House Training is the twentieth episode of the third season of House and the sixty-sixth episode overall.

Contents

[edit] Plot

A young female scam artist named Lupe passes out while acting as a shill in a Three Card Monte scam on the street. Lupe suffers from a lack of blood to the brain which temporarily paralyzed her ability to make decisions or exercise free will ("aboulia," says Foreman, as "part of a . . . transient ischemic attack"). Measuring from her background, Foreman immediately suspects Lupe's condition stems from drug abuse, while Chase looks for other possibilities, such as toxins in Lupe's apartment. Lupe senses Foreman's disdain for the decisions she's made in her life, and Foreman grapples with his own humble past when his parents come to visit him. When Lupe's symptoms worsen and her organs begin to shut down, Foreman and the team suspect cancer to be the culprit. When cancer does not meet the situation, the team thinks it must be an autoimmune disease. Foreman presses for a full body radiation treatment. However, severe pain after the radiation leads the team to the final, correct diagnosis: an infection. The radiation treatment destroys Lupe's immune system and there is nothing anybody can do to save Lupe. Foreman tries hard to tell Lupe the news and help her cope with it. The two eventually realize they were both right and wrong about each other. Meanwhile, Cuddy and Wilson go out on a date to see an art exhibit together after House asked Cuddy to go to a play with him (at the very end of the previous episode, Act Your Age) and Cuddy declined. House probes Wilson's ex-wife about Wilson and his dating habits. Lupe eventually dies and when House performs an autopsy, it is learned that Lupe had a staph infection from a scratch due to her bra hook and the team didn't notice it because the strap covered it.
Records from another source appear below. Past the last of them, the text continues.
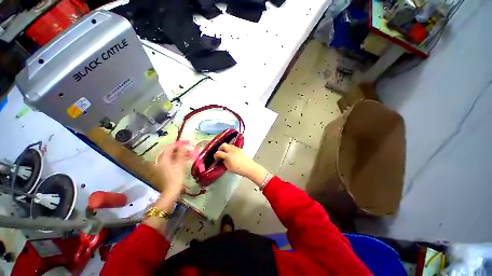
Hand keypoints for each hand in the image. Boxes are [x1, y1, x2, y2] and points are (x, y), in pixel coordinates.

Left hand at [155, 142, 191, 199]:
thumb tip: (183, 145)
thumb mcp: (179, 165)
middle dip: (179, 149)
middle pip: (170, 152)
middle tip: (189, 149)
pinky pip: (171, 161)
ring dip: (179, 154)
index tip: (186, 143)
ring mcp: (161, 166)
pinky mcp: (164, 170)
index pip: (169, 148)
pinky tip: (185, 160)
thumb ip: (181, 154)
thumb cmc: (176, 178)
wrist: (171, 192)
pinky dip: (177, 159)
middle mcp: (160, 161)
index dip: (178, 144)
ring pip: (171, 157)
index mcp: (163, 160)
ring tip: (189, 154)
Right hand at [214, 143, 268, 185]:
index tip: (216, 158)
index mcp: (228, 155)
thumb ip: (225, 162)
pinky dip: (231, 149)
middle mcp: (232, 150)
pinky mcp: (240, 149)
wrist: (249, 167)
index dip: (216, 155)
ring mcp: (237, 149)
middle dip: (220, 148)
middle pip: (223, 145)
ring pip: (229, 145)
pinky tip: (232, 153)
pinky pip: (234, 147)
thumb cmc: (239, 169)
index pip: (218, 153)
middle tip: (220, 153)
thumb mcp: (229, 168)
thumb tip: (223, 159)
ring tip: (226, 153)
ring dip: (226, 148)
This episode is notable in that (according to both Foreman and House) it is the first time the team directly kills a patient. Although previous patients have died in their care, this has always occurred when House correctly diagnoses a disease which has no cure, or occasionally when he makes a diagnosis too late, and once (in the episode "Maternity") in an ethics-bending decision aimed at saving other people's lives. House and Wilson also indirectly helped a patient (who would have otherwise regressed back into a vegetative state) take his own life, so that his son could have his heart, in "Son of Coma Guy".

This episode also portrays House's obsession for solving the medical mystery in an unprecedented manner. When it becomes clear that they cannot cure Lupe, House tries to perform tests on her while she is still alive. When Foreman forbids this, House becomes frustrated and says "I need to know". By the end of the episode, House too feels disappointed by the patient's death, especially after his autopsy reveals her original illness and its cause to be so mundane. However, unlike Foreman, House feels that the team took an appropriate course of action, stating that their unconventional decision-making abilities make them better doctors.
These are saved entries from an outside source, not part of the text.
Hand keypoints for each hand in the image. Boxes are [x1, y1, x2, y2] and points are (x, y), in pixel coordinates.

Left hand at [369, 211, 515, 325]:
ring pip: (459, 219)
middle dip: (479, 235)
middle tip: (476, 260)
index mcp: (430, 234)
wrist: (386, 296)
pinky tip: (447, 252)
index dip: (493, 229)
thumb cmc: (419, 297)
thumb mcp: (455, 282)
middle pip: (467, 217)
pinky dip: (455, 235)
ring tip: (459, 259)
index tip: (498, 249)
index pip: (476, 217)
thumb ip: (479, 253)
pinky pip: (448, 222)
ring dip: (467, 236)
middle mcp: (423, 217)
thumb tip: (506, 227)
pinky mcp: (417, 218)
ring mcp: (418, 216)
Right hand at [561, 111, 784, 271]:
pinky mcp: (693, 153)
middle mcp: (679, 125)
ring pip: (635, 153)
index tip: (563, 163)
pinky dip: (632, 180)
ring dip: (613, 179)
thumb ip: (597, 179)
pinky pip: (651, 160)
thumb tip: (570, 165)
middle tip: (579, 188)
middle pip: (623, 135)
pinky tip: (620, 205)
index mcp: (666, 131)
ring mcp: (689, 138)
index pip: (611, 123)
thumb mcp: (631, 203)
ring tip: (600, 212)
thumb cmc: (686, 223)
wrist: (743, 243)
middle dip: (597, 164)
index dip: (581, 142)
It ends with a small talk between Foreman and his mother, who is suffering from Alzheimer's. He realizes at the end of their conversation that she was not aware that he was her son. Foreman asks, "Do you know who I am, mom? It's Eric.", with her replying "Of course it is, of course... my little boy's name is Eric..."

[edit] Awards

Omar Epps submitted this episode for consideration in the category of "Outstanding Supporting Actor in a Drama Series" on his behalf for the 2007 Emmy Awards.[1]